AWS Lambdas Auto Scaling And Runtime Explained

AWS Lambda actually uses plain old Linux containers to run code. They're instantiated for every Lambda function on an as-needed basis.

In fact, they're used for AWS EC2 and other AWS services as well. AWS actually released a publicly available Docker container that creates this environment. Thanks to this move, code can be run and tested in the same environment locally as the one provisioned by AWS, faster and in a more reliable sandbox before it's deployed to the AWS cloud as production code. And if sometime in the future a customer decides to move away from Lambda and use Docker Swarm, AWS EC2 or similar instead, it should be much easier to do so because the runtime environment can stay the same. This removes some of the vendor lock-in when using AWS.

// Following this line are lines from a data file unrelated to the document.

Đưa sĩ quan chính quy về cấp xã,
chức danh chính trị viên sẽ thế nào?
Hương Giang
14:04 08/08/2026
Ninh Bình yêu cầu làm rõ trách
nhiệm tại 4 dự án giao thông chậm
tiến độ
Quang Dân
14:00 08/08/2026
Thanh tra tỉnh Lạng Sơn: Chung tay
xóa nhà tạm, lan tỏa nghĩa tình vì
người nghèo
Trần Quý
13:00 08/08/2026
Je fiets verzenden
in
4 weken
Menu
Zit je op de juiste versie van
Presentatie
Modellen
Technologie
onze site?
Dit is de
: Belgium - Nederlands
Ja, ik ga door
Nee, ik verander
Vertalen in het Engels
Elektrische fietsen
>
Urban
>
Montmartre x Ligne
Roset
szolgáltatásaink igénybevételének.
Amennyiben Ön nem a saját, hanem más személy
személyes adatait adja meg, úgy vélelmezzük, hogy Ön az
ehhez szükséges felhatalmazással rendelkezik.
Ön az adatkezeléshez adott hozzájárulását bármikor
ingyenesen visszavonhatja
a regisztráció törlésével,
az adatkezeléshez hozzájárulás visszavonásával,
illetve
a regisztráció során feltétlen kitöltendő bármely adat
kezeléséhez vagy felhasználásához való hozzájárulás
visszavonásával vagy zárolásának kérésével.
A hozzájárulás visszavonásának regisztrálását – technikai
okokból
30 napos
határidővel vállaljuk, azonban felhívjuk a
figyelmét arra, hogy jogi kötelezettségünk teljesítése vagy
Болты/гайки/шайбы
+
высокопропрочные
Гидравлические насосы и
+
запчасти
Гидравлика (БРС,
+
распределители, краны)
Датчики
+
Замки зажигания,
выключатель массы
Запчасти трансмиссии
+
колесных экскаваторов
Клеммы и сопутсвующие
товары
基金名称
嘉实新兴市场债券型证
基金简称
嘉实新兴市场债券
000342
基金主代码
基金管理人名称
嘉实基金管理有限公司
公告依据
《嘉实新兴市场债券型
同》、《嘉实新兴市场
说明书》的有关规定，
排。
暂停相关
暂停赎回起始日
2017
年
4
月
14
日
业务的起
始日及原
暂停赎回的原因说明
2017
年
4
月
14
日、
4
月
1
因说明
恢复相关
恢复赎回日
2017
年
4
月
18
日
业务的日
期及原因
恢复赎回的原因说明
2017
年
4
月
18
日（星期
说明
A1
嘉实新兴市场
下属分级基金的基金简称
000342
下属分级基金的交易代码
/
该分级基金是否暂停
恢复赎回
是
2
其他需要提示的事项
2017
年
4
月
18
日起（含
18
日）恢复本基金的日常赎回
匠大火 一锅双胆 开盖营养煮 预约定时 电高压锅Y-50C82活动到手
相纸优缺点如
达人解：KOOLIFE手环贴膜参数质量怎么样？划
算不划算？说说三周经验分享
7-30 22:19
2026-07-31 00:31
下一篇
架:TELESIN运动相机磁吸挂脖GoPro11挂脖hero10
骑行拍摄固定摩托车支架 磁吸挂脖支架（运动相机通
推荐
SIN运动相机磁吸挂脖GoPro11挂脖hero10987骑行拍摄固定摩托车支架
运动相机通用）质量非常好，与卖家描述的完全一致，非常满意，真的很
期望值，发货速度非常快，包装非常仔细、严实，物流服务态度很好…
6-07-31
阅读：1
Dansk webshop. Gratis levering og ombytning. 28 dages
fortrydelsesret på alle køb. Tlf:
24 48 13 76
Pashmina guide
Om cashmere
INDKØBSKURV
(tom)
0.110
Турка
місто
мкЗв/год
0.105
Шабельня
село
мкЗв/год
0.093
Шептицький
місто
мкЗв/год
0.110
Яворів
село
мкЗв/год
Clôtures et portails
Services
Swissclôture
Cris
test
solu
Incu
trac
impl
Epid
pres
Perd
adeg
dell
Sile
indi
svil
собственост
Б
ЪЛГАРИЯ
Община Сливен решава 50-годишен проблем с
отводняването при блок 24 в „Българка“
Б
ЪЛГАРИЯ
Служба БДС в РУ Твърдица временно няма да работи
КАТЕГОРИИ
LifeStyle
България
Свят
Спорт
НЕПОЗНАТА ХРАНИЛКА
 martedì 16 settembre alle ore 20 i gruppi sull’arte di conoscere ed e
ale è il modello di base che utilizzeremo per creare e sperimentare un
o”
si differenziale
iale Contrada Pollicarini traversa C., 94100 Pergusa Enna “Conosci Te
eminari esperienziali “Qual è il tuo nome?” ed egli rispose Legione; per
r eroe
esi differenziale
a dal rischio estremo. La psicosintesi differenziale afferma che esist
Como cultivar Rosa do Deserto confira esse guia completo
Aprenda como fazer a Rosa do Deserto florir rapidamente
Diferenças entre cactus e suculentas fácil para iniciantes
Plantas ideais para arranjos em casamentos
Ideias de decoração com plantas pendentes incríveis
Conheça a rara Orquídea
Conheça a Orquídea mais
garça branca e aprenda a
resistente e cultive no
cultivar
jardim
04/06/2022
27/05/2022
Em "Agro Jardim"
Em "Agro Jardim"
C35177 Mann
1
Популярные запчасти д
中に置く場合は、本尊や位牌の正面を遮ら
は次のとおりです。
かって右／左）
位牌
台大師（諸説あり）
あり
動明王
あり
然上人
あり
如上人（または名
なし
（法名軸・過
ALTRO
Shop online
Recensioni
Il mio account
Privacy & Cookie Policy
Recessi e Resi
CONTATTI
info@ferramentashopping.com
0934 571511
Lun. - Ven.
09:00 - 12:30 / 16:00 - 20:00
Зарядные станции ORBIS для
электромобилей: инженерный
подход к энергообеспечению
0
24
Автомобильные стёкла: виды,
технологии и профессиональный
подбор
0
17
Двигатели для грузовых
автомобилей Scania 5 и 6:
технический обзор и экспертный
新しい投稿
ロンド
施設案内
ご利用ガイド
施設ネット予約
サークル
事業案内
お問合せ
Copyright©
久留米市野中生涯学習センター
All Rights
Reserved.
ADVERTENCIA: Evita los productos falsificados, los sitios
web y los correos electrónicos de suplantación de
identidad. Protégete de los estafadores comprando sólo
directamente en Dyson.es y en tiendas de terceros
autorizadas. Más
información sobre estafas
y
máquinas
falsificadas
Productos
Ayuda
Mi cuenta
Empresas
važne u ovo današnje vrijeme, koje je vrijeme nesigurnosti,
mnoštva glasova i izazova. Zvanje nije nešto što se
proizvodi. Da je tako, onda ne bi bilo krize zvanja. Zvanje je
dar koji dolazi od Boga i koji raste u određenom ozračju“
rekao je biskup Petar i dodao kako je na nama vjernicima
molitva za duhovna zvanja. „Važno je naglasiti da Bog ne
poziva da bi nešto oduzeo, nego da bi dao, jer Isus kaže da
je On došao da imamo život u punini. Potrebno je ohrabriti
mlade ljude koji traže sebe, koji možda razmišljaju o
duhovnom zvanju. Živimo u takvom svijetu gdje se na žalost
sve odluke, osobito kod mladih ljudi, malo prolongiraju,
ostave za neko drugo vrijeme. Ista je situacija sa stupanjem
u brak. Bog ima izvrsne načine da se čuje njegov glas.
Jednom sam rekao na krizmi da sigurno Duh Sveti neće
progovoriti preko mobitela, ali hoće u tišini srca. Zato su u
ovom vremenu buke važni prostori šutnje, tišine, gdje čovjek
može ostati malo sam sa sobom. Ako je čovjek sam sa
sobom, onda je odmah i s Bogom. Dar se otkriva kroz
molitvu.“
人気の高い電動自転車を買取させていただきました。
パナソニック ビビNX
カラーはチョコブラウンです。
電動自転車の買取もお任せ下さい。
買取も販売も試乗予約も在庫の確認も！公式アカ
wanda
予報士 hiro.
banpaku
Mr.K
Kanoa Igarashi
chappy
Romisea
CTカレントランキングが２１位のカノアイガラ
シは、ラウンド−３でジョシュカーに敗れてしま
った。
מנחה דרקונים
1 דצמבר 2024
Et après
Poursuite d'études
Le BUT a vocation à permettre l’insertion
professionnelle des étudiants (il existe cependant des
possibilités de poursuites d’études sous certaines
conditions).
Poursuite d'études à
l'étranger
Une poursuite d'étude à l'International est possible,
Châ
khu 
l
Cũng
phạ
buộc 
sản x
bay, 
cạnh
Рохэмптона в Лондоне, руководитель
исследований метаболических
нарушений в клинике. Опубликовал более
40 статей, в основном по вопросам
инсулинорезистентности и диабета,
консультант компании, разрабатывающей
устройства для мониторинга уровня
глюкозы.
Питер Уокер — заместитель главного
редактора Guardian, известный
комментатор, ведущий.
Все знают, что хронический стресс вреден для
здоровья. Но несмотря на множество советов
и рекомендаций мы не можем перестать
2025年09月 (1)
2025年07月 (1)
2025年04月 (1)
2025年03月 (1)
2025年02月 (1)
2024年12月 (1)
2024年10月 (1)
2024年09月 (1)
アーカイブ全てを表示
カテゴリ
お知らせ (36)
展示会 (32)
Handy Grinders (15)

Whenever an AWS Lambda function is requested, AWS will first check if there are any "hot" and available instances already created, waiting to be used. If there is one, AWS will send the request to it instead of creating another instance of the same function. When the same function is needed multiple times within a few minutes between separate requests and the function executes for shorter than that, reuse and scalability will be high. This mechanism allows Lambdas to scale really well out of the box. Because instances are kept alive for a while, they can also benefit from in-memory caching. There's no charge for idling functions and AWS takes care of instantiating the right number of them based on load. It's also possible to warm up functions on a schedule using AWS's CloudWatch events, to ensure there's always an idling, "hot" Lambda instance waiting for a job. But even a "cold" start usually takes just a few seconds at most and mostly because of the code customers run on it and not the Linux system itself. The "hot" state is retained by AWS for about 45 minutes (it's not officially documented and may change) after last execution.